After viewing each video, participants rated the child on various characteristics, including those related directly to trustworthiness and those related to character more generally (e.g. friendliness and intelligence). They also indicated whether or not the child was believable, and the extent to which they would punish or reward the child if they were his or her parent.

In scenarios where lying would protect the child’s sibling, participants generally judged children who lied more negatively compared to those who were honest. Children who told blunt truths were rated more negatively than those who told subtle truths - but they were also considered more trustworthy. Liars were more likely to be punished than truth-tellers – particularly if they were blunt liars.

Yet, the motivation behind the lie seemed to be important to participants’ judgments. In scenarios where a lie could be considered polite, subtle truth-tellers were again judged most positively – but this time both blunt and subtle liars were rated more positively than blunt truth tellers (though liars were still rated as less trustworthy than those who told the truth). Liars were more likely to be punished than subtle truth-tellers, but not blunt truth-tellers.

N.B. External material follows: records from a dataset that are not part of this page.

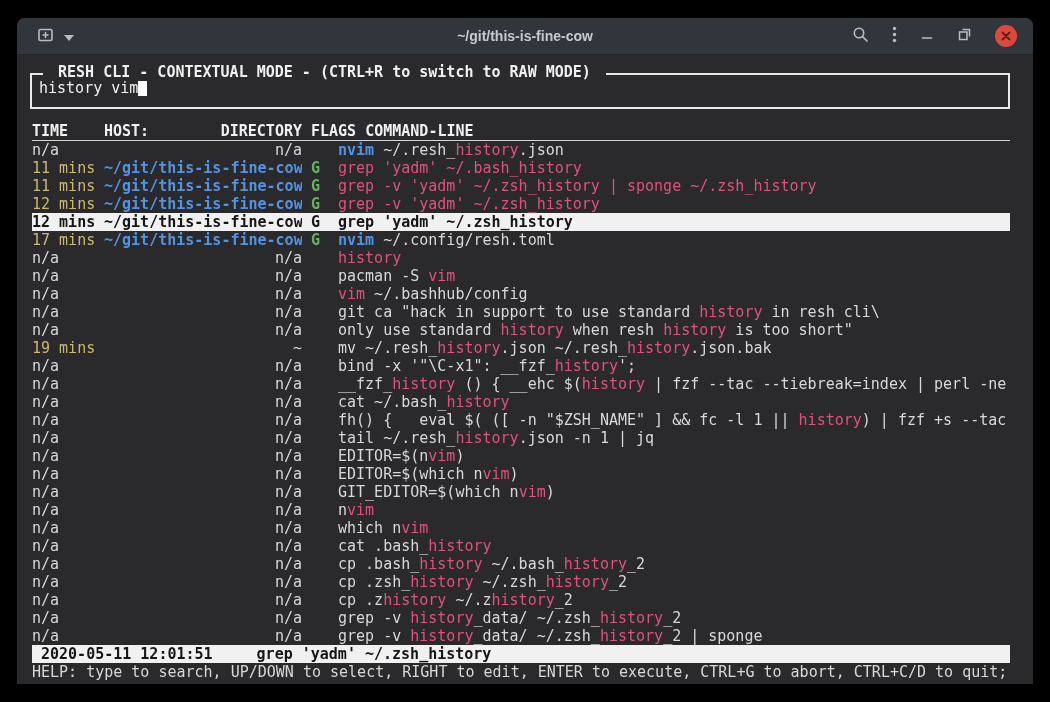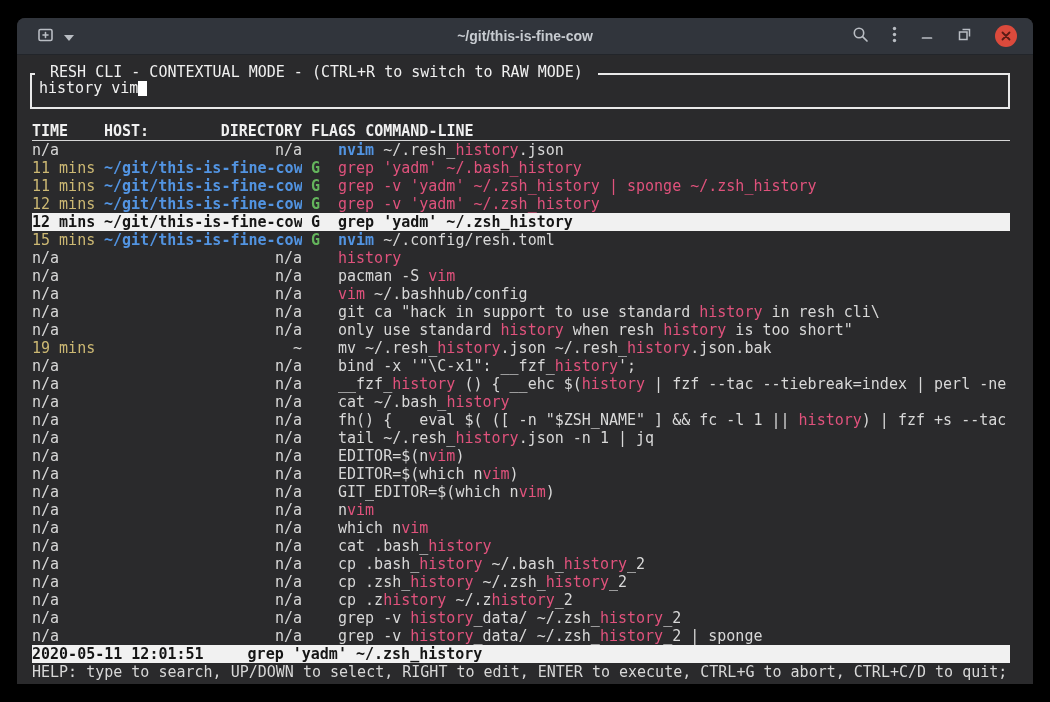--- a/index.html
+++ b/index.html
@@ -27,22 +27,22 @@
     font-family:"Liberation Sans",sans-serif;font-size:14px;font-weight:600;pointer-events:none}
   .close-btn{width:22px;height:22px;border-radius:50%;background:var(--close);
     border:none;display:flex;align-items:center;justify-content:center;cursor:pointer}
 
   
   .terminal{height:629px;background:var(--bg);color:var(--fg);
     font-size:15px;line-height:18px;padding:8px 23px 0 15px;position:relative}
 
   .search-box{position:relative;margin:10px 0 0 -2px;border:2px solid #e9e9e9;
     padding:4px 7px 6px 7px;height:36px}
-  .box-title{position:absolute;top:-12px;left:3px;background:var(--bg);
-    padding:0 6px;font-weight:normal;color:#f0f0f0;white-space:pre}
+  .box-title{position:absolute;top:-12px;left:11px;background:var(--bg);
+    padding:0 6px;font-weight:bold;color:#f0f0f0;white-space:pre}
   .query-line{white-space:pre;color:#f0f0f0}
   .cursor{display:inline-block;width:9px;height:16px;background:#ffffff;
     vertical-align:-3px}
 
   .hdr{display:flex;font-weight:bold;color:#f0f0f0;height:19px;margin-top:13px;
     border-bottom:1px solid #d6d6d6;white-space:pre}
   .col{flex:none}
   .time{width:63px;white-space:pre}
   .host{width:198px;text-align:right;margin-left:9px;white-space:pre;overflow:hidden}
   .hdr-host{display:flex;justify-content:space-between;text-align:right}
@@ -54,21 +54,21 @@
   .row.selected{background:var(--selected-bg)}
   .row.selected span{color:var(--selected-fg) !important;font-weight:bold}
 
   .c-fg{color:var(--fg)}
   .c-match{color:var(--match);font-weight:normal}
   .c-blue{color:var(--blue);font-weight:bold}
   .c-green{color:var(--green);font-weight:bold}
   .c-yellow{color:var(--yellow)}
 
   .status{background:var(--selected-bg);color:var(--selected-fg);font-weight:bold;
-    height:18px;display:flex;white-space:pre;margin-top:0}
+    height:18px;display:flex;padding-left:9px;white-space:pre;margin-top:0}
   .status > span:nth-child(2){margin-left:44px}
   .status > span:nth-child(3){margin-left:36px}
   .help{height:18px;color:var(--fg);white-space:pre;overflow:hidden}
 </style>
 </head>
 <body>
 
 <div class="window">
 
   <div class="titlebar">
@@ -176,21 +176,21 @@
           <span class="col flags c-green">G</span>
           <span class="col cmd"><span class="c-match">grep -v 'yadm' ~/.zsh_history</span></span>
         </div>
         <div class="row selected">
           <span class="col time c-yellow">12 mins</span>
           <span class="col host c-blue">~/git/this-is-fine-cow</span>
           <span class="col flags c-green">G</span>
           <span class="col cmd"><span class="c-fg">grep 'yadm' ~/.zsh_history</span></span>
         </div>
         <div class="row">
-          <span class="col time c-yellow">15 mins</span>
+          <span class="col time c-yellow">17 mins</span>
           <span class="col host c-blue">~/git/this-is-fine-cow</span>
           <span class="col flags c-green">G</span>
           <span class="col cmd"><span class="c-blue">nvim</span><span class="c-fg"> ~/.config/resh.toml</span></span>
         </div>
         <div class="row">
           <span class="col time c-fg">n/a</span>
           <span class="col host c-fg">n/a</span>
           <span class="col flags c-green"></span>
           <span class="col cmd"><span class="c-match">history</span></span>
         </div>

Overall, the study indicates that we have an inconsistent approach to truth-telling and lying in kids, and that this is related to children’s motivations. When a child was lying to be polite they were viewed positively and were likely to be rewarded; when they lied to protect their sibling they were more likely to be punished. Furthermore, while being bluntly honest often made children seem less likeable, it also made them seem more trustworthy. This may offer, the team suggests, an insight into the seemingly contradictory messaging children receive around truth telling.

Future research could look at parents’ responses to their own children: how do parents actually punish or reward children for lying? This may also offer additional insight into where and why children choose to lie, as well as the (potentially very mixed) messages they receive about when it’s good to tell the truth.